WORK TO BE COMPLETED: Copy out every one of the entries below, replacing "elevation (m)" with "altitude (m)" each time it appears and changing nothing else.

▬▬▬▬▬▬

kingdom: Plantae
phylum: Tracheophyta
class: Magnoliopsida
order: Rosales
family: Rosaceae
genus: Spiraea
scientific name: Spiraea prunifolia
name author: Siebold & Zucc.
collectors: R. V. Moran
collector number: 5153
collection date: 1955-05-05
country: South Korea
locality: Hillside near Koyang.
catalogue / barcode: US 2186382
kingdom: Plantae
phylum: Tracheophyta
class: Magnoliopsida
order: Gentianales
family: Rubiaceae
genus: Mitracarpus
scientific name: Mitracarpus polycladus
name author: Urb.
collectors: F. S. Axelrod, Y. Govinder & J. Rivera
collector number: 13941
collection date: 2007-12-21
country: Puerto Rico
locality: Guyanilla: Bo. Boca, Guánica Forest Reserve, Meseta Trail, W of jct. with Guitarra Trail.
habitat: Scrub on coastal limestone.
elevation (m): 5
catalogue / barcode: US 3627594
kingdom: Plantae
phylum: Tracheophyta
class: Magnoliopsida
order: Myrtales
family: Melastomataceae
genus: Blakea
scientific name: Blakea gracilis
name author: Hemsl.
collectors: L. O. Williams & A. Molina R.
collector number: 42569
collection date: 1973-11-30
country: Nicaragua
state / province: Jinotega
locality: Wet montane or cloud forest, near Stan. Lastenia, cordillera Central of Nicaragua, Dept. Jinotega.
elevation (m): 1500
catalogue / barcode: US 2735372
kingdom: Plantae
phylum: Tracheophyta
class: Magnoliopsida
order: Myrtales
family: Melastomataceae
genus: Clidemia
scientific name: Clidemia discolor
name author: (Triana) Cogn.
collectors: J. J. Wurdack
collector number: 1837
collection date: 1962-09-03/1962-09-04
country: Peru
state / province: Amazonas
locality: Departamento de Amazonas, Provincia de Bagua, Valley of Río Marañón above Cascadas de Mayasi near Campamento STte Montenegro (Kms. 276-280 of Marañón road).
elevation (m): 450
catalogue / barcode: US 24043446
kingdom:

▬▬▬▬▬▬

TASK SOLUTION:
kingdom: Plantae
phylum: Tracheophyta
class: Magnoliopsida
order: Rosales
family: Rosaceae
genus: Spiraea
scientific name: Spiraea prunifolia
name author: Siebold & Zucc.
collectors: R. V. Moran
collector number: 5153
collection date: 1955-05-05
country: South Korea
locality: Hillside near Koyang.
catalogue / barcode: US 2186382
kingdom: Plantae
phylum: Tracheophyta
class: Magnoliopsida
order: Gentianales
family: Rubiaceae
genus: Mitracarpus
scientific name: Mitracarpus polycladus
name author: Urb.
collectors: F. S. Axelrod, Y. Govinder & J. Rivera
collector number: 13941
collection date: 2007-12-21
country: Puerto Rico
locality: Guyanilla: Bo. Boca, Guánica Forest Reserve, Meseta Trail, W of jct. with Guitarra Trail.
habitat: Scrub on coastal limestone.
altitude (m): 5
catalogue / barcode: US 3627594
kingdom: Plantae
phylum: Tracheophyta
class: Magnoliopsida
order: Myrtales
family: Melastomataceae
genus: Blakea
scientific name: Blakea gracilis
name author: Hemsl.
collectors: L. O. Williams & A. Molina R.
collector number: 42569
collection date: 1973-11-30
country: Nicaragua
state / province: Jinotega
locality: Wet montane or cloud forest, near Stan. Lastenia, cordillera Central of Nicaragua, Dept. Jinotega.
altitude (m): 1500
catalogue / barcode: US 2735372
kingdom: Plantae
phylum: Tracheophyta
class: Magnoliopsida
order: Myrtales
family: Melastomataceae
genus: Clidemia
scientific name: Clidemia discolor
name author: (Triana) Cogn.
collectors: J. J. Wurdack
collector number: 1837
collection date: 1962-09-03/1962-09-04
country: Peru
state / province: Amazonas
locality: Departamento de Amazonas, Provincia de Bagua, Valley of Río Marañón above Cascadas de Mayasi near Campamento STte Montenegro (Kms. 276-280 of Marañón road).
altitude (m): 450
catalogue / barcode: US 24043446
kingdom:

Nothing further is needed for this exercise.